How do I wire these to be functional instead of always on


----------



## diamonddave_k (Nov 9, 2016)

Is there a "NO", "NC" and "C" set screw or just 2 set screws? If there are 3 set screws are you using the "NO" and "C" screw only?


----------



## Tanker (Mar 3, 2017)

There are 2 set screws, but they came with these green and red blocks to screw in to the back of the switch! One side says x one, the other is x2.

Sorry, I'm doing the best I can to describe these. I'm a machinist not an electrician as you can tell.
Thanks immensely


----------



## bikerglen (Feb 1, 2017)

Usually the green contact blocks are normally open and the red contact blocks are normally closed. If you connect a light to the green block, the circuit will be open (light off) when the button is not pressed and closed (light on) when the button is pressed. If you connect a light to the red block, it’ll be the opposite: light on when not pressed; light off when pressed. Got a photo of the switches and contact blocks?


----------



## Tanker (Mar 3, 2017)

I do, but no way to upload them here unfortunately, I tried that last night to try n help more


----------



## Tanker (Mar 3, 2017)

Those are the exact ones I ordered


----------



## Tanker (Mar 3, 2017)

http://www.frightprops.com/panel-mount-pushbuttons.html


----------



## Otaku (Dec 3, 2004)

Tanker said:


> How do I wire these to be functional instead of always on


Sounds like you have "normally closed' switches. Since they are built to be that way you can't change them to be normally open and activate when pressed. The ones in your link are what you're looking for.


----------



## Tanker (Mar 3, 2017)

The ones in the link are what I have! I just wanted to know if there was a certain way to wire them with the blocks, do I use a jump wire? They are 24vdc, wired to a power unit. I jus wanted to know using the blocks if they would be fully functional! !
Thanks guys


----------



## Otaku (Dec 3, 2004)

Odd that they behave as normally closed when they're supposed to open switches. Do you have a DMM (digital multimeter) available? If yes, you can check which terminals are closing when you press the button.


----------



## Tanker (Mar 3, 2017)

No, sadly I dont. I need to get my hands on one.
These are wired direct. No blocks, when I push the button, nothing happens. If I swap the positive and negative will it affect anything? I can always try thay and see what happens.
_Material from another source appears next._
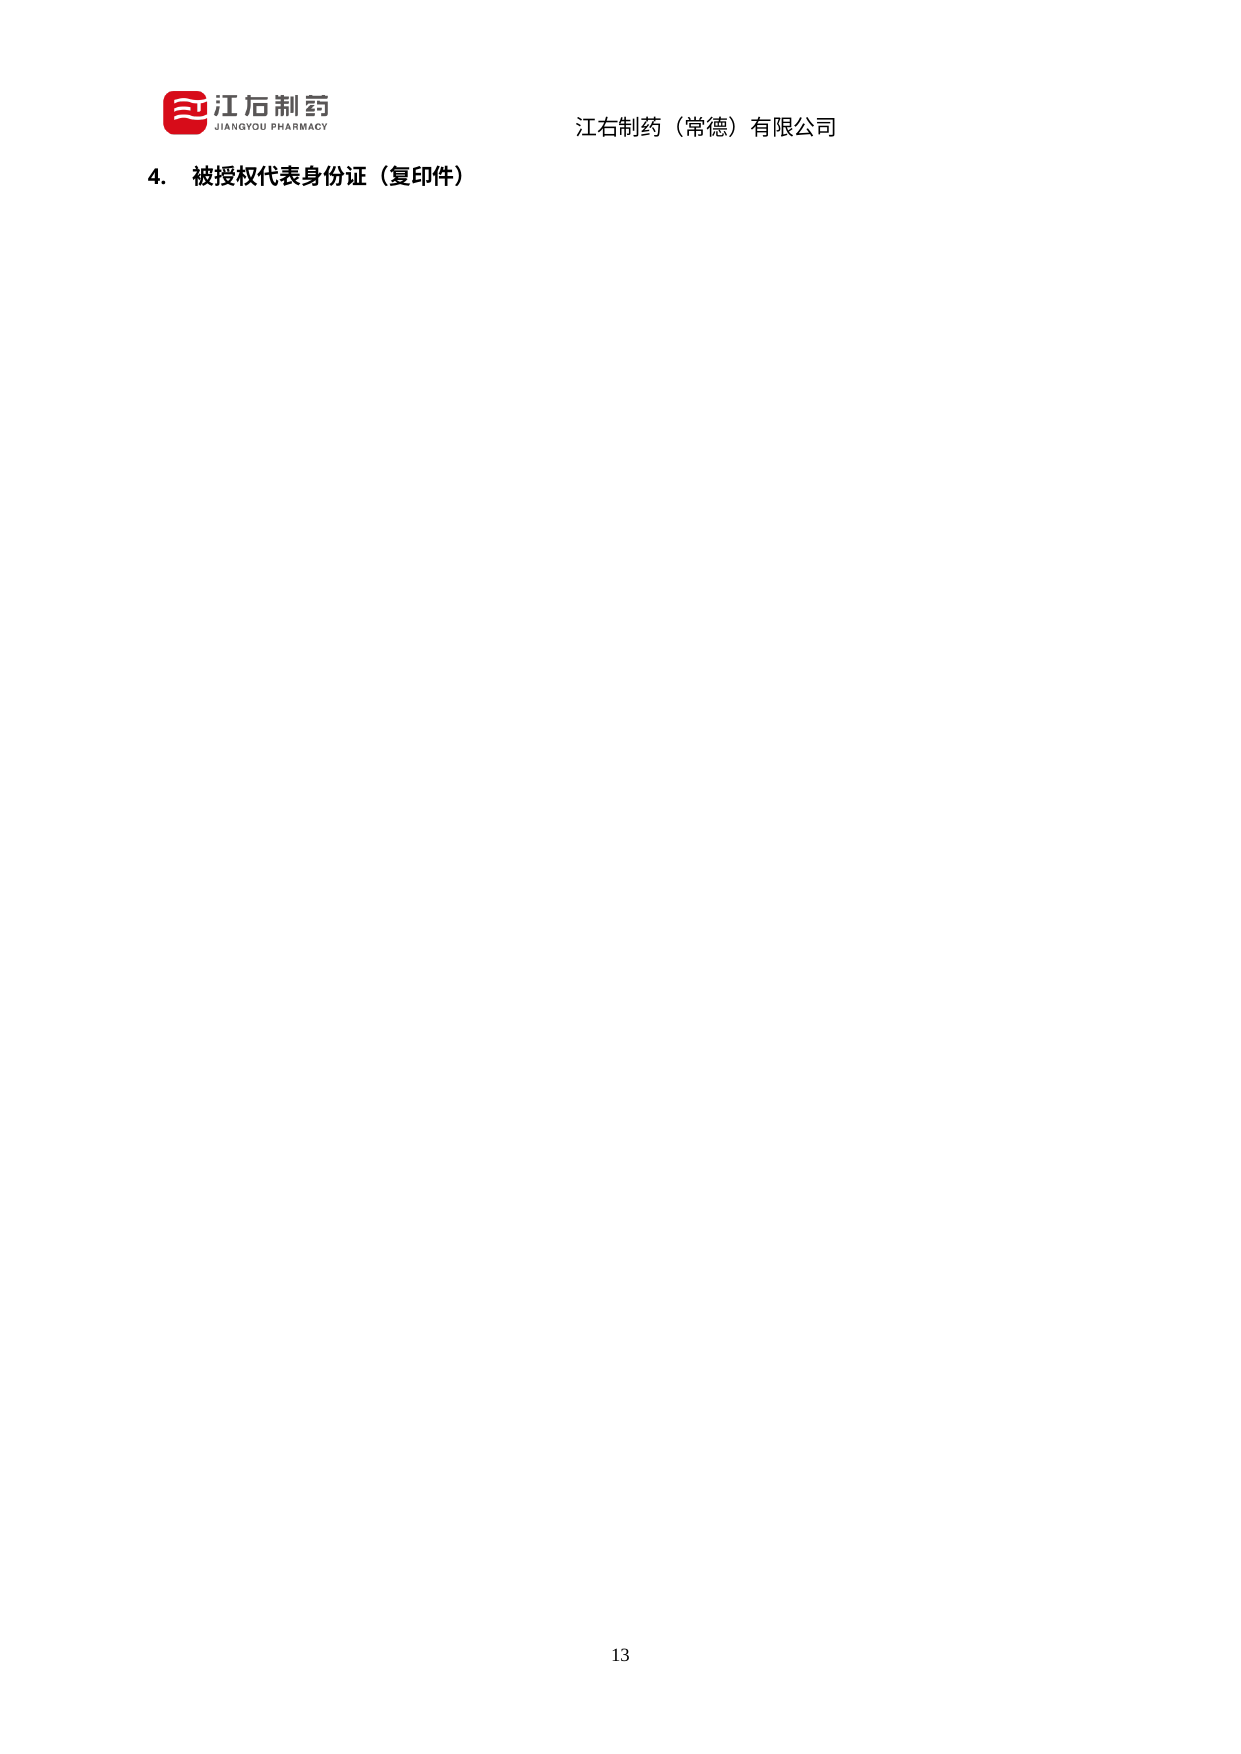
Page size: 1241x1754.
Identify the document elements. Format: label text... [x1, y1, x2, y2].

picture [147, 88, 341, 136]
list 被授权代表身份证（复印件） [148, 152, 1092, 197]
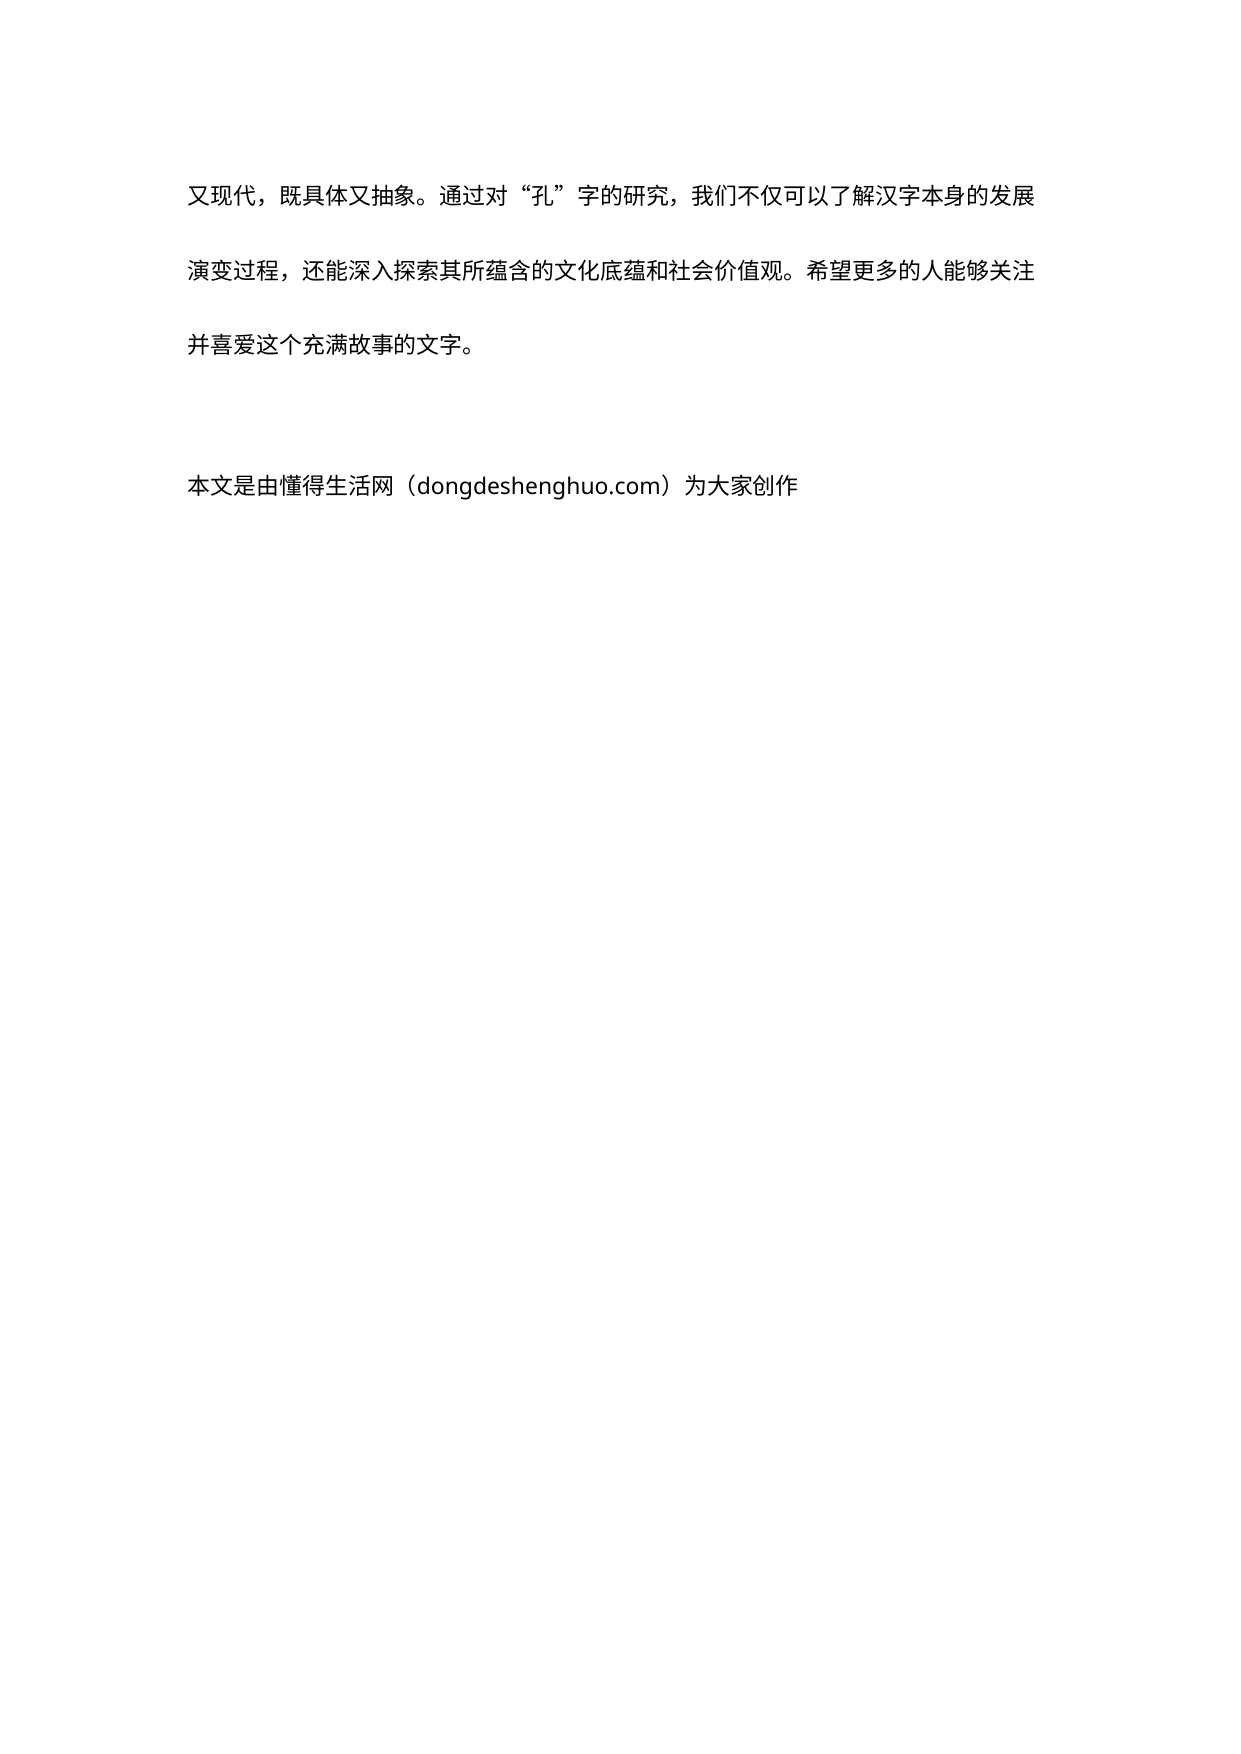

I'm open to any suggestion at this point...
Thabks again


----------



## Tanker (Mar 3, 2017)

So how would I go about wiring the switch with the blocks???? Do I jump the wired or???


----------



## bfjou812 (Aug 15, 2008)

One wire from the power supply goes to one of the terminal screws on the contact block. The wire going to the prop/light/ whatever you want to power goes to the other terminal screw of the contact block . If you look on the side of the contact block it should tell you if the block is N.O or N.C. The switches in the link state they are all N.O. The one with the red contact block would be suspect to me . As someone else mentioned , green contact blocks usually mean N.O. and red mean N.C. Hope this helps.


----------



## Tanker (Mar 3, 2017)

Ok I will give that a shot tomorrow! Thanks again


----------